Recent research helps explain why this push is happening now. Gartner expects worldwide IT spending to grow 9.8% in 2026 and exceed $6 trillion for the first time, with a growing slice tied to AI-oriented workloads and cloud infrastructure. In parallel, the data center solutions market is projected to grow at a 19.7% compound annual growth rate (CAGR) from 2025 to 2030, from roughly $448.95 billion to about $1.11 trillion, showing how rapidly compute-hungry infrastructure is scaling.

META stock sits in the spotlight as this spending cycle accelerates, priced around the low $600s and already discounting a major AI opportunity. The key question is simple yet important for anyone watching this name closely: as Meta Platforms doubles down on infrastructure with Meta Compute, should you buy, sell, or hold META stock? Let’s dive in.
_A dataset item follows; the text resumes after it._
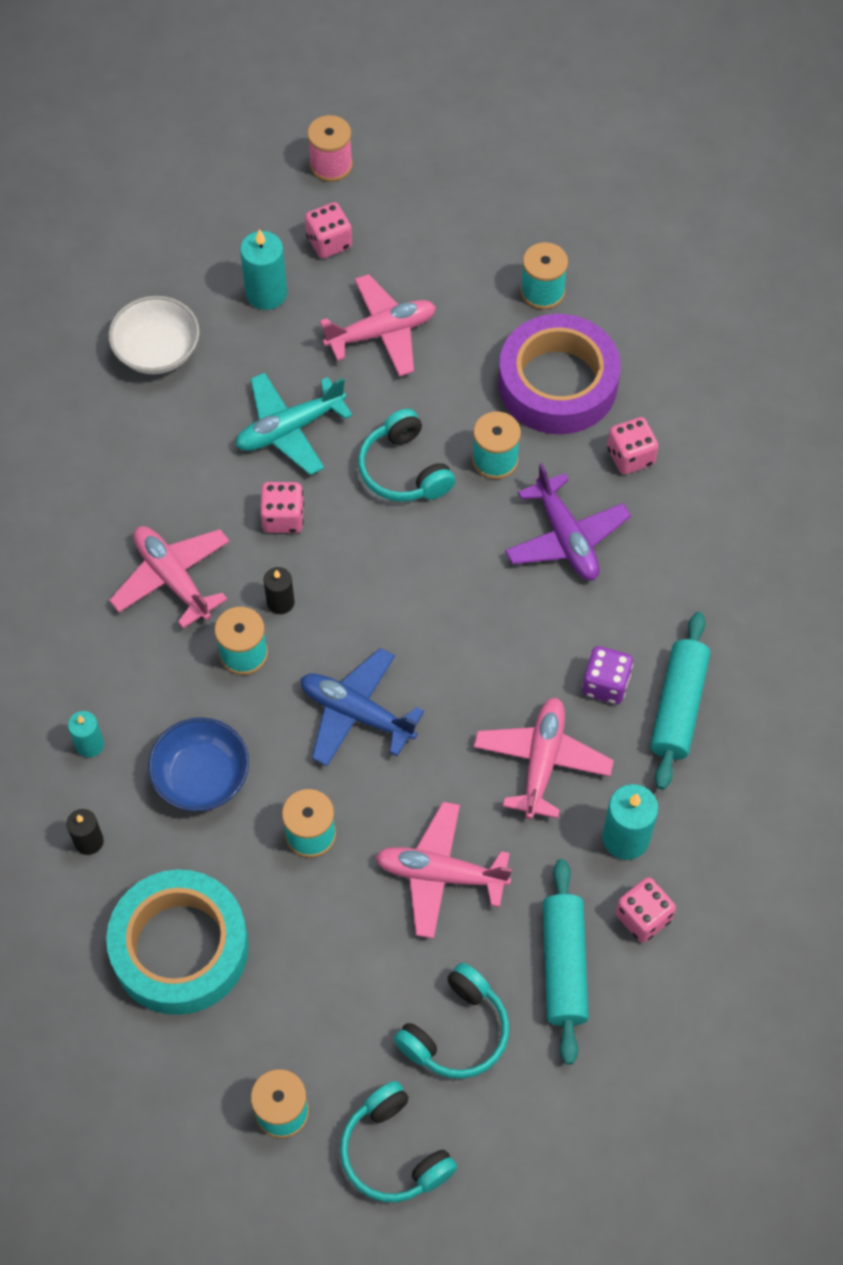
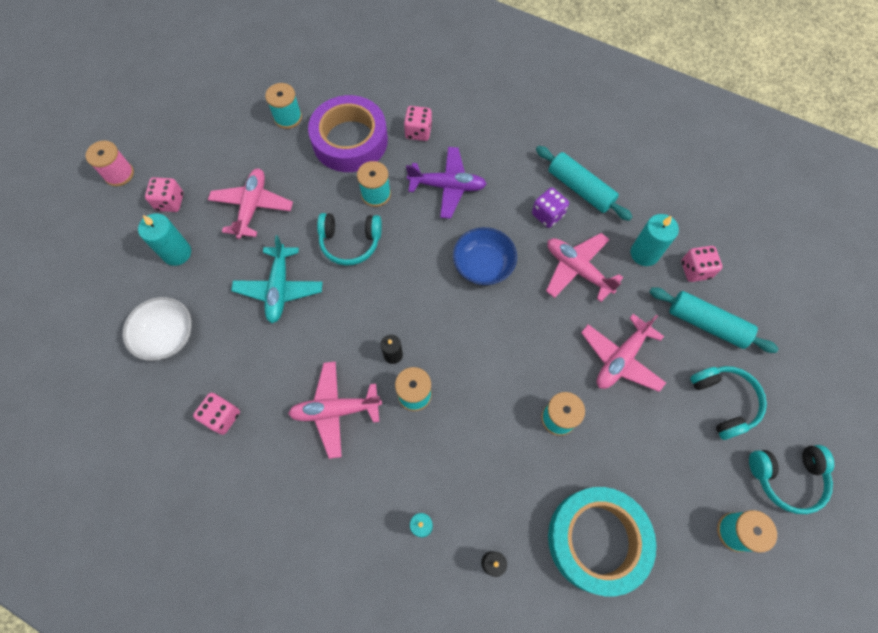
camera: 60 degrees left, 5 degrees up
blue bowl [148,717,249,811] -> blue bowl moved to [453,227,517,285]
pink dice [260,482,304,533] -> pink dice moved to [193,393,240,435]
blue plane [301,648,424,766] -> none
Based in Menlo Park, California, Meta Platforms (META) operates global social, messaging, virtual reality (VR), and artificial intelligence services. Meta Platforms carries roughly $1.6 trillion in equity value, and pays a forward annual dividend of $2.10 for a 0.33% yield.

META shares stood at around $616 on Jan. 14, with a year-to-date (YTD) return of -7% but a 52‑week gain of 4%.

www.barchart.com
www.barchart.com

META has a trailing price-to-earnigns (P/E) mutliple of 22 times versus a sector median of 14 times, a forward P/E of 21 times against 16, and a PEG ratio of 1.27 compared with 1.22 for peers, indicating that the market is assigning a clear premium to Meta’s earnings power and expected growth as it leans deeper into AI infrastructure.

Meta Platforms’ latest reported results, released on Oct. 29, give important context for whether that confidence is justified. The quarter saw adjusted diluted EPS of $7.25 versus a consensus estimate of $6.61, a positive surprise of nearly 10% once a one‑time non‑cash income tax charge of $15.93 billion is stripped out. This shows that Meta’s core business outperformed earnings expectations, even though the GAAP headline number painted a weaker picture.